Selon les données de l’étude, l’évérolimus, un inhibiteur de mTOR, est une autre option pour les cancers des cellules rénales dont le pronostic est moins bon. Les effets secondaires possibles sont la stomatite et les effets secondaires hématologiques. L’une des indications de l’évérolimus est l’échec d’un traitement basé sur les anti-VEGF.
Un inhibiteur de tyrosine kinase peut également être utilisé en deuxième ligne de traitement (comme l’axitinib ou le sorafenib). Le cabozantinib, un inhibiteur de tyrosine kinase, a permis de prolonger significativement la survie en deuxième ligne par rapport à l’évérolimus (21,4 contre 16,5 mois) [16]. L’association du lenvatinib avec l’évérolimus a même permis de prolonger la survie de dix mois dans une étude de phase II.
Des données récentes et intéressantes montrent parfois de très bons résultats avec l’immunothérapie (inhibiteurs de points de contrôle). Une étude de phase III sur le nivolumab en deuxième ligne de traitement a montré une augmentation de la survie moyenne de 5,4 mois par rapport à l’évérolimus, pour atteindre 25 mois, et un taux de réponse plus élevé de 25% vs 5% [17]. Un autre avantage de cette thérapie est également sa toxicité généralement beaucoup plus faible, dont différentes maladies auto-immunes. Cependant, nous avons nous-mêmes vu des patients présentant des effets secondaires graves (par exemple une maladie rhumatismale invalidante de type polymyalgia rheumatica qui a duré plusieurs mois). Récemment, il a été démontré (CHECKMATE-214 à l’ESMO 2017) qu’une immunothérapie combinée par nivolumab et ipilimumab était supérieure au sunitinib en première ligne, en particulier en cas d’expression de PD-L1, avec une réponse plus élevée de 58% vs 25% et un temps prolongé jusqu’à la progression de la tumeur de 22,8 vs 5,9 mois. Les immunothérapies font donc leur entrée dans le traitement de première ligne grâce à ces données récentes. Cette supériorité par rapport au sunitinib ne s’applique toutefois pas aux patients du groupe de bon pronostic.
Le choix du traitement de troisième ligne résulte des traitements précédents et de leur succès.
Traitement adjuvant
Les études sur le traitement adjuvant après un carcinome rénal opéré et en cas de risque élevé de récidive avec différentes substances ont été négatives et controversées pendant des années. Des données récentes [18] montrent que le sunitinib administré pendant un an en traitement adjuvant dans les situations à haut risque peut augmenter le délai avant une récidive de 5,6 à 6,8 ans. Toutefois, il s’agit pour l’instant d’un traitement hors étiquette.
Messages Take-Home
- L’âge principal de survenue du carcinome des cellules rénales se situe entre 60 et 70 ans.
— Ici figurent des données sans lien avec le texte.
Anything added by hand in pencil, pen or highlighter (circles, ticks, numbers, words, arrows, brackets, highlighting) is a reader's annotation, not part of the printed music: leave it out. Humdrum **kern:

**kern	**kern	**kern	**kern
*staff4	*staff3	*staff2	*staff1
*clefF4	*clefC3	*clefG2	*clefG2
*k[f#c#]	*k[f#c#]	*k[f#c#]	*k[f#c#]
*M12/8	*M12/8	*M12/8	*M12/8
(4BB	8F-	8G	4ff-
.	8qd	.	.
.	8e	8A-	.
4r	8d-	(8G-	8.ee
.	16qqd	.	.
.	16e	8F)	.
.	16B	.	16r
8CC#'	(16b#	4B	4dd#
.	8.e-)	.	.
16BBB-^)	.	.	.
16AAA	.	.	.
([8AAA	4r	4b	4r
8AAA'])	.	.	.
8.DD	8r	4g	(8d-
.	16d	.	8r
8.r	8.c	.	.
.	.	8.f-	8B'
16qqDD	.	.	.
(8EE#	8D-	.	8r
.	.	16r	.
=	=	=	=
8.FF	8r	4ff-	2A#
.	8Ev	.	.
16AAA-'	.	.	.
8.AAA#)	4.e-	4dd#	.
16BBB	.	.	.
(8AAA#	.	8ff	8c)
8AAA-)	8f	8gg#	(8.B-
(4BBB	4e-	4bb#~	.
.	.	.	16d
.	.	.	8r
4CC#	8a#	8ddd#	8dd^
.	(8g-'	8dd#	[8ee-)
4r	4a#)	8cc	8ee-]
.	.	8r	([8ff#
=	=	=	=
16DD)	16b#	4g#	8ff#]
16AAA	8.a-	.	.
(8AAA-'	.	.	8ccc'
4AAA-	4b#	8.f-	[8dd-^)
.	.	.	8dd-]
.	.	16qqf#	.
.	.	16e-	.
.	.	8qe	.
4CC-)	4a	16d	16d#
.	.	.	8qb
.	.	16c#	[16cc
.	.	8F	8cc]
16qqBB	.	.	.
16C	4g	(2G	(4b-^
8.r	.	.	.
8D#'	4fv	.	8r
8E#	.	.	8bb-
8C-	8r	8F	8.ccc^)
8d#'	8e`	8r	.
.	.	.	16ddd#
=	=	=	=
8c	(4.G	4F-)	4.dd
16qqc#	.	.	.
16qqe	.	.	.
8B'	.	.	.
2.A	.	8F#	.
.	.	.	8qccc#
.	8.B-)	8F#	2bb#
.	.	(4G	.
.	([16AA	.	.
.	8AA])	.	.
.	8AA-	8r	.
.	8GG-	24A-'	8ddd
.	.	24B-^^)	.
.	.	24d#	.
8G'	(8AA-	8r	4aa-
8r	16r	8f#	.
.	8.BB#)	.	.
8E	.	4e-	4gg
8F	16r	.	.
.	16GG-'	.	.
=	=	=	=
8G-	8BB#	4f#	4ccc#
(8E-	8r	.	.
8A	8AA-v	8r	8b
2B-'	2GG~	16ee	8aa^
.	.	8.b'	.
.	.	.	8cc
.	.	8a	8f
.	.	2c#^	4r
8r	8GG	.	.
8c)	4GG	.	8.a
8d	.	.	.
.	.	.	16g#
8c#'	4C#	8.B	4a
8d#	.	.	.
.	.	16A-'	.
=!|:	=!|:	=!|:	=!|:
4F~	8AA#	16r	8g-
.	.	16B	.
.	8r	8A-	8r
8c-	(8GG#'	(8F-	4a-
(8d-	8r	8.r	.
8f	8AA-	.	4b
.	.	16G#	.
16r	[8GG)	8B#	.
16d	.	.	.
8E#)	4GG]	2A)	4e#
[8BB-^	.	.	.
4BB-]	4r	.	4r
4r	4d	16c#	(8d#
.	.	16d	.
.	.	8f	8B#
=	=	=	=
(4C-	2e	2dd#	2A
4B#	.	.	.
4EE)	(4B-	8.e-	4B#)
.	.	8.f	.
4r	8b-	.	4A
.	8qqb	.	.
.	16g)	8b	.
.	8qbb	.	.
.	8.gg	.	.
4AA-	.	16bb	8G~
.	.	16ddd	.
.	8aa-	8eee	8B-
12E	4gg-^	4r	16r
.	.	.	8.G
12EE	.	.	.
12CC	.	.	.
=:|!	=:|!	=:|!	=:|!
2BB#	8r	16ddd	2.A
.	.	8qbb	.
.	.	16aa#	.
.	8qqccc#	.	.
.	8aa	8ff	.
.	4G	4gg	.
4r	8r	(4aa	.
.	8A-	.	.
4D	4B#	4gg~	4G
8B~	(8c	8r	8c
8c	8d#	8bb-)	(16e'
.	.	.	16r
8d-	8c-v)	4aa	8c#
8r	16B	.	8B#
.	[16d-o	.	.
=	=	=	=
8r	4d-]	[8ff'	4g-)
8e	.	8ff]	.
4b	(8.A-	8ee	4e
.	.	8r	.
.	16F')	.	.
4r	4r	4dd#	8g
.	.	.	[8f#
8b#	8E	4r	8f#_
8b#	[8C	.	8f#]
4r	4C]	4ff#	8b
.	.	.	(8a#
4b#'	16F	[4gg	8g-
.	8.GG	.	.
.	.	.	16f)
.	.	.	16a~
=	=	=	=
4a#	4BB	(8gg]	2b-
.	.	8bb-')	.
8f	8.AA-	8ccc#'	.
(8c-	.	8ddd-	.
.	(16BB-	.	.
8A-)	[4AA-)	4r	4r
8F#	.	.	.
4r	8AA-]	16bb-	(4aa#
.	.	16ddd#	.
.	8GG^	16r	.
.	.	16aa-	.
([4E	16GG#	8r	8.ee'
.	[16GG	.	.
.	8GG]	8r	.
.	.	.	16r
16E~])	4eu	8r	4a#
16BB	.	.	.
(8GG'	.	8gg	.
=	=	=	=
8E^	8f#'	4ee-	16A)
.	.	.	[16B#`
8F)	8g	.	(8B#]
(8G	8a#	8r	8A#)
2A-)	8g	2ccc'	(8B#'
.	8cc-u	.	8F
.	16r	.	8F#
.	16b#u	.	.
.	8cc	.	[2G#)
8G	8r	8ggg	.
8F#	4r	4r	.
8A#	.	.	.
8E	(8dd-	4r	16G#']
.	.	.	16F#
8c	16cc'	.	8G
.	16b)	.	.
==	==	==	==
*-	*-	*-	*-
- En fonction de la localisation et de la taille de la tumeur rénale, il convient d’opter, dans la mesure du possible, pour une technique chirurgicale épargnant les néphrons.
- La biopsie percutanée des tumeurs rénales est de plus en plus fréquente de nos jours.
- Le traitement systémique du carcinome des cellules rénales est en pleine évolution grâce à de nouveaux médicaments et à de nouvelles combinaisons. Plusieurs inhibiteurs de tyrosine kinase peuvent prolonger de manière significative la survie dans les stades métastatiques. Les immunothérapies (inhibiteurs de points de contrôle) sont également efficaces dans les stades métastatiques.
- En cas de risque élevé de récidive, un traitement adjuvant est une option.